*** EXCERPTED DATA
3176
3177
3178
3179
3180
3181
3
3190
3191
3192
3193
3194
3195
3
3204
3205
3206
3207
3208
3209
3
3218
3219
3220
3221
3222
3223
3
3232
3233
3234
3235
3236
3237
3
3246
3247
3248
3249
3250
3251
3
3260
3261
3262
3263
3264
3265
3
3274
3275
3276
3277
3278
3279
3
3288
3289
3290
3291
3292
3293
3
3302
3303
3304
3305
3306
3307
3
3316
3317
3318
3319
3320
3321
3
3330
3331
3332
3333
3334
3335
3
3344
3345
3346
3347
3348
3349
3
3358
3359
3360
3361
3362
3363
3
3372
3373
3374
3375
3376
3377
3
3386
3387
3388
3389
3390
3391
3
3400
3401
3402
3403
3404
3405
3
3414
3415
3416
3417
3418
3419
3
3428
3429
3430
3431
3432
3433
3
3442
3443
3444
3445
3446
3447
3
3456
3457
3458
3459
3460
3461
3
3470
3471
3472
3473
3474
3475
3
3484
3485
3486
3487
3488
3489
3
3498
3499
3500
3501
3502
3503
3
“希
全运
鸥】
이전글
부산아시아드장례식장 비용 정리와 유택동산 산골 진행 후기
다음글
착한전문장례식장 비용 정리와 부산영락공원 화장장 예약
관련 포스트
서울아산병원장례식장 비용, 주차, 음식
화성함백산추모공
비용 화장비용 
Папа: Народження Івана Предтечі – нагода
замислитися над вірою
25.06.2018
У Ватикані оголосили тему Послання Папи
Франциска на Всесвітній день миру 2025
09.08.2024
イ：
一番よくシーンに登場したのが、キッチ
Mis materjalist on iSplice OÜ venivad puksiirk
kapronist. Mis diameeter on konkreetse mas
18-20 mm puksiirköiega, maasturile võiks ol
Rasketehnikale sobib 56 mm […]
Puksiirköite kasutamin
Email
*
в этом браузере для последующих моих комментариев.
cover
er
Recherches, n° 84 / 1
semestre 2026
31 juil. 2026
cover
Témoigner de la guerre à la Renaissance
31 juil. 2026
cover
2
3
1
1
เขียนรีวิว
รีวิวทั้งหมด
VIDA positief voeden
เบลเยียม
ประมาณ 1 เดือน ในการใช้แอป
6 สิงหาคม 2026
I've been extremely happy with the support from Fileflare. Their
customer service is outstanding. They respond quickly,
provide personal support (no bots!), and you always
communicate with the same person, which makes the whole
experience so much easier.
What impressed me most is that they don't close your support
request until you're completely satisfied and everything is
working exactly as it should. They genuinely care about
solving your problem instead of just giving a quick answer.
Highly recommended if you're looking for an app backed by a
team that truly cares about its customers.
******
» **TASK REQUIREMENTS**
For each line above that contains "your", make a copy.

» **ANSWER BOX**
What impressed me most is that they don't close your support
solving your problem instead of just giving a quick answer.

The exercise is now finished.